Dass er fast jedes Wochenende in Mar-a-Lago verbringt, seinem Nobelclub in Palm Beach, hat die Rechner auf den Plan gerufen. Jede Reise nach Florida kostet den Steuerzahler rund 3,6 Millionen Dollar, wobei allein eine Flugstunde an Bord der Air Force One mit 180 000 Dollar zu Buche schlägt. Jedes Mal macht der Reisende einen Abstecher zum Trump International Golf Club, eine Viertelstunde von Mar-a-Lago entfernt.

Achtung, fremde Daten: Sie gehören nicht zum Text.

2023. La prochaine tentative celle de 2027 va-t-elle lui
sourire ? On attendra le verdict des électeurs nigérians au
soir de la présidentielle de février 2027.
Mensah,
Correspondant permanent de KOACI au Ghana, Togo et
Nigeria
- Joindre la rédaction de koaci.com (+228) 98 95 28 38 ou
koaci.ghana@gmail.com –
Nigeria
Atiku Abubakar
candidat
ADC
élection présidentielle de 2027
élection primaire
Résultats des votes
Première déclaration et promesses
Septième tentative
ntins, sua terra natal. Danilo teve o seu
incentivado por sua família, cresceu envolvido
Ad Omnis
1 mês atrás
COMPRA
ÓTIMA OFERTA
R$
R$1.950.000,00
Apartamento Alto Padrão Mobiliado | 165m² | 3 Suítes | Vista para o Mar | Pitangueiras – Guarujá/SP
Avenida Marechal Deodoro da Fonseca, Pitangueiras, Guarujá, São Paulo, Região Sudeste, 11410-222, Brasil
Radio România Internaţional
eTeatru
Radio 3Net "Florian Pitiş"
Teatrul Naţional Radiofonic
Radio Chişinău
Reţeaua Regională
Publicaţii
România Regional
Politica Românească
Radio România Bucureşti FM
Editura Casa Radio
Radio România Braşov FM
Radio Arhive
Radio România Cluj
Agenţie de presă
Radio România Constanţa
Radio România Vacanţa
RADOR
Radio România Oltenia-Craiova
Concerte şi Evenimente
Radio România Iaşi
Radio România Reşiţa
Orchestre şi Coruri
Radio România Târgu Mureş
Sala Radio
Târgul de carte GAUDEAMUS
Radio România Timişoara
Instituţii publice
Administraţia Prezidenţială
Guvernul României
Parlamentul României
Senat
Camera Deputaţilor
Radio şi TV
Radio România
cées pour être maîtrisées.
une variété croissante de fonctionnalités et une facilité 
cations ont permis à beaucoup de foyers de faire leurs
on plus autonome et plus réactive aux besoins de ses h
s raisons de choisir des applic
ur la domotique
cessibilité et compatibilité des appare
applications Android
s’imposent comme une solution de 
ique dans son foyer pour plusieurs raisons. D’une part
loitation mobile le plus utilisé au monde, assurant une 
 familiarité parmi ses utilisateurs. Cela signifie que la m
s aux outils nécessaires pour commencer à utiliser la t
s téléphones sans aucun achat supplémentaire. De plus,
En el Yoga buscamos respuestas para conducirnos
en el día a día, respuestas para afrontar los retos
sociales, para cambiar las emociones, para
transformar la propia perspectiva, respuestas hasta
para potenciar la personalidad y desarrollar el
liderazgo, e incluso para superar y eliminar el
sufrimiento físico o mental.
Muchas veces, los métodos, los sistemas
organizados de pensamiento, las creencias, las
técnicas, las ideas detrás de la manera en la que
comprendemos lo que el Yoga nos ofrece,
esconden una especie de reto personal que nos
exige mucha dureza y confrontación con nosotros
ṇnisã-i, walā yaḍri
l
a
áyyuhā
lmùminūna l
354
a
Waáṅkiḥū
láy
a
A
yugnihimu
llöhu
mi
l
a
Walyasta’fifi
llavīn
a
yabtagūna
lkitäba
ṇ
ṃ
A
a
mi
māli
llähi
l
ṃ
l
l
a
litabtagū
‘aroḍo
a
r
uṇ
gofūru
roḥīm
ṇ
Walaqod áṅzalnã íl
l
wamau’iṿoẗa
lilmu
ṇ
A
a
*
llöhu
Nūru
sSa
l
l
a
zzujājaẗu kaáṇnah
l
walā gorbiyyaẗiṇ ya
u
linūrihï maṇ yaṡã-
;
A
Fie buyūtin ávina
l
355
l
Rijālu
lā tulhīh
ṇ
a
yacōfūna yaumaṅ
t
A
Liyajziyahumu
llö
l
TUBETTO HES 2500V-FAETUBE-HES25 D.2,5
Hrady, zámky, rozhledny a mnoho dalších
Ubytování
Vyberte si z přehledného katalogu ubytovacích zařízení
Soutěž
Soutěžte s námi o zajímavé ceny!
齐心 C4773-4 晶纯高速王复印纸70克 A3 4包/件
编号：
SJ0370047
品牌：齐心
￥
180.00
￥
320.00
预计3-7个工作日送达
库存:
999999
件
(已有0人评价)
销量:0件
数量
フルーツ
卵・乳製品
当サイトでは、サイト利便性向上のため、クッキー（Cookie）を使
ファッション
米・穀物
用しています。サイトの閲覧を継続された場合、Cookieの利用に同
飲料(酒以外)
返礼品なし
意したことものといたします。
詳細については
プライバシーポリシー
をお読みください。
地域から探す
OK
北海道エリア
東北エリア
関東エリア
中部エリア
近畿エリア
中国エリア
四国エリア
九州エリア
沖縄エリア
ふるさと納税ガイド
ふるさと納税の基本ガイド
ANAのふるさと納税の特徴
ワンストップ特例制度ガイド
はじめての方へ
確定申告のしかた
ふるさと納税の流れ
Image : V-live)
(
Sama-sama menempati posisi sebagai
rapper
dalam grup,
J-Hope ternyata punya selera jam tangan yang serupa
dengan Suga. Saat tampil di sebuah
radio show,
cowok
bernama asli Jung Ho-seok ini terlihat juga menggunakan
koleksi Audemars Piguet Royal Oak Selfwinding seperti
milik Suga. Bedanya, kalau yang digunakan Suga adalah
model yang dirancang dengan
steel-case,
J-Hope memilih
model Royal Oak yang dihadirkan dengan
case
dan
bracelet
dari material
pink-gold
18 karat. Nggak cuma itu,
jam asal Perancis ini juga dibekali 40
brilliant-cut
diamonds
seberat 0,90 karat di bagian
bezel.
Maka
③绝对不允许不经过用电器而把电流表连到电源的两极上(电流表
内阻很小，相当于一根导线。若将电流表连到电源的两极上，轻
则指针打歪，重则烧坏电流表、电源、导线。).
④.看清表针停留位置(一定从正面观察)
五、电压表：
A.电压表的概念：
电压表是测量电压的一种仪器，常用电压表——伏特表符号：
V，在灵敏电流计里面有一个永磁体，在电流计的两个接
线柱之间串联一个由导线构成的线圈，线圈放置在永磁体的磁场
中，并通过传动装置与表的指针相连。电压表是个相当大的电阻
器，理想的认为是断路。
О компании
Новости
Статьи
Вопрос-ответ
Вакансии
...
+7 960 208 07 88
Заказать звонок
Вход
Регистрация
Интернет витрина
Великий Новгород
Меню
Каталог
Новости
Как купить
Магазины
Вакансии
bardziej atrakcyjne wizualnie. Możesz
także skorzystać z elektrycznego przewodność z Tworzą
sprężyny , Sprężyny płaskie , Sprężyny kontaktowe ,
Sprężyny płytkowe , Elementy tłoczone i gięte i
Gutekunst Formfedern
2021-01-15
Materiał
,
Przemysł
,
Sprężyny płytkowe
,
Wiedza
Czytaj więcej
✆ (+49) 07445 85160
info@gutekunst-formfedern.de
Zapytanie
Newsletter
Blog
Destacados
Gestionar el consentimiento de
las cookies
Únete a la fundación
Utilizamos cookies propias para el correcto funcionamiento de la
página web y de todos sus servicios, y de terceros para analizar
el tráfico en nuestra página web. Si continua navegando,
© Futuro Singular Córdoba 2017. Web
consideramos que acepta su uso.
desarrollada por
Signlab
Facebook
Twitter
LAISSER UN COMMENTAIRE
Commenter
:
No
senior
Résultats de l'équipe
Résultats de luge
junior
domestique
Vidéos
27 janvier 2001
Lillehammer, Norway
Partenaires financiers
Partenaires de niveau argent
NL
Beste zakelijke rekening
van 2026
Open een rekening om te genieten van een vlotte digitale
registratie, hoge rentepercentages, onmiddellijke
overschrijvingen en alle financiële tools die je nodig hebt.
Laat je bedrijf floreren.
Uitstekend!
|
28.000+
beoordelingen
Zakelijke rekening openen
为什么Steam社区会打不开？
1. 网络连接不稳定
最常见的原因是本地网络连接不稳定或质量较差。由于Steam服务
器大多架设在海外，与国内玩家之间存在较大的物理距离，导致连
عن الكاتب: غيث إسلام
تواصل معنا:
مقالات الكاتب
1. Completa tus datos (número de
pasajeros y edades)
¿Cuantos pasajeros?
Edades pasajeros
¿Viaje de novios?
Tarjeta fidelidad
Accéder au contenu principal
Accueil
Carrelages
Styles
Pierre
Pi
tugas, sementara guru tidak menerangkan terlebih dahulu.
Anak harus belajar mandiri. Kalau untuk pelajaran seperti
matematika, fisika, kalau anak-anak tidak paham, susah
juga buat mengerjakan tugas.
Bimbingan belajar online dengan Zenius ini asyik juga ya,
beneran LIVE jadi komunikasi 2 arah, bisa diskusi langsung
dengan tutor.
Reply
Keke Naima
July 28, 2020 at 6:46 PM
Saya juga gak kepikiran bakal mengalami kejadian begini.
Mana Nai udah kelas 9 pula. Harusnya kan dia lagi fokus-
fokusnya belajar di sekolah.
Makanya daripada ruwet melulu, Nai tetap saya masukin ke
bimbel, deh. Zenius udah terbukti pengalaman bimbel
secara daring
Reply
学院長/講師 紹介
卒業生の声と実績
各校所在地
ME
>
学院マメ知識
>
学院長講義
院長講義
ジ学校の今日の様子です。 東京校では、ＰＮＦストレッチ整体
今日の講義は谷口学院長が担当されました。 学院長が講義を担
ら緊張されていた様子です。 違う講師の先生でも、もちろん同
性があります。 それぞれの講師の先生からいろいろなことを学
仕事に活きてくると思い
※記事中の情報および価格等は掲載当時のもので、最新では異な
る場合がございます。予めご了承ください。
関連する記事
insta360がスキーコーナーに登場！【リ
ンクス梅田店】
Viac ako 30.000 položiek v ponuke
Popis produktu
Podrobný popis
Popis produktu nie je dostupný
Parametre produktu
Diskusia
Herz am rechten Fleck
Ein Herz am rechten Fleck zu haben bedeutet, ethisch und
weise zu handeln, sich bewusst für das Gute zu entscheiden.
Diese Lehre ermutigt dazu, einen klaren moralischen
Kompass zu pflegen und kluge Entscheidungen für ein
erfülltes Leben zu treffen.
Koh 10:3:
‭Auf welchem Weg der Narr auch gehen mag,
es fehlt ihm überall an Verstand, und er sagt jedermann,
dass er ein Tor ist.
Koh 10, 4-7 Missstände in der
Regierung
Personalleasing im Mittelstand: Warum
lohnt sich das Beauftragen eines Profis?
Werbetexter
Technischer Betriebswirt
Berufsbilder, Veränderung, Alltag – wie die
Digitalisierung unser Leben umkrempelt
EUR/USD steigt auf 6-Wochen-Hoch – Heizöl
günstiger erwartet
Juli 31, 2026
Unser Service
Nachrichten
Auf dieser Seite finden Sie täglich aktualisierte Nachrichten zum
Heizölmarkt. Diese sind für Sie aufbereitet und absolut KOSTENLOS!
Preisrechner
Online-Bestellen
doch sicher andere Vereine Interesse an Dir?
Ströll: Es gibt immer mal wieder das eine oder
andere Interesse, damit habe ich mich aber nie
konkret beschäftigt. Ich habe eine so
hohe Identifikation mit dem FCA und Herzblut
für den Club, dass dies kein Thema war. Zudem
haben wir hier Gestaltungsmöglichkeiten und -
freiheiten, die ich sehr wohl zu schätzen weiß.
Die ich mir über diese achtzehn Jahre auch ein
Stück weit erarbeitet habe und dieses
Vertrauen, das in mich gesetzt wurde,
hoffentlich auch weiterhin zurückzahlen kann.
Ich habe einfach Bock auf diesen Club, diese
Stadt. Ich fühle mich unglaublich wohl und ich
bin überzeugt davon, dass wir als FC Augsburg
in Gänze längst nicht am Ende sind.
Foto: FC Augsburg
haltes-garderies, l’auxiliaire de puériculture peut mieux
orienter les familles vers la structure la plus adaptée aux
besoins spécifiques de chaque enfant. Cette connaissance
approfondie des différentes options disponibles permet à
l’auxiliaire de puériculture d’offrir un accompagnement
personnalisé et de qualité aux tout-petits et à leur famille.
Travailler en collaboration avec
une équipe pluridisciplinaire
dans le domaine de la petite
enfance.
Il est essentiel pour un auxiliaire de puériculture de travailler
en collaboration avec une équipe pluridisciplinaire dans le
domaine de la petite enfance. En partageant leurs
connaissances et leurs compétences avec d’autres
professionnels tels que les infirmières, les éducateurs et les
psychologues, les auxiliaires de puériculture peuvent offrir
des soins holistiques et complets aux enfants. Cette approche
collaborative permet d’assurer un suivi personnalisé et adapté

Im Durchschnitt spielt er alle 5,9 Tage Golf, hat die Palm Beach Post ermittelt. Obama fuhr, statistisch gesehen, an jedem neunten Tag auf einen Golfplatz. Trump hat ihn einst heftig gescholten wegen seiner Freizeitgestaltung, nur um ihn jetzt noch zu übertreffen. Ansonsten legt er auf sonderbare Art gesteigerten Wert auf nebensächliche Details. Als er bei Fox erzählte, wie er seinen chinesischen Amtskollegen Xi Jinping beim Nachtisch in Mar-a-Lago über seinen Raketenangriff auf eine syrische Luftwaffenbasis informierte, schwärmte er vom "schönsten Stück Schokoladenkuchen, das Sie je gesehen haben". "Und Präsident Xi hat es geschmeckt."
Galston, der Professor, der Clinton beriet, wartet auf das, was er den Marx-Brothers-Effekt nennt. Trump, sagt er, verkünde ja ein ums andere Mal, dass jetzt alles großartig werde. Die Frage sei, wann sich das abnütze. Wenn die eigene Erfahrung dem widerspreche, was Trump hinausposaune, beginne vielleicht auch unter dessen Fans eine Absetzbewegung, orakelt Galston. Was sich der Kandidat vorgenommen hat für die ersten hundert Tage im Amt, ließ er im Oktober auf zwei Seiten drucken, geschmückt mit einem Foto, auf dem er die rechte Hand aufs Herz hält. Zehn Gesetze wollte er unterzeichnet oder doch zumindest angeschoben haben, von einer Infrastrukturnovelle über die Finanzierung des Mauerbaus bis hin zu einer Ethikreform, um, so wörtlich, den Sumpf Washington trockenzulegen.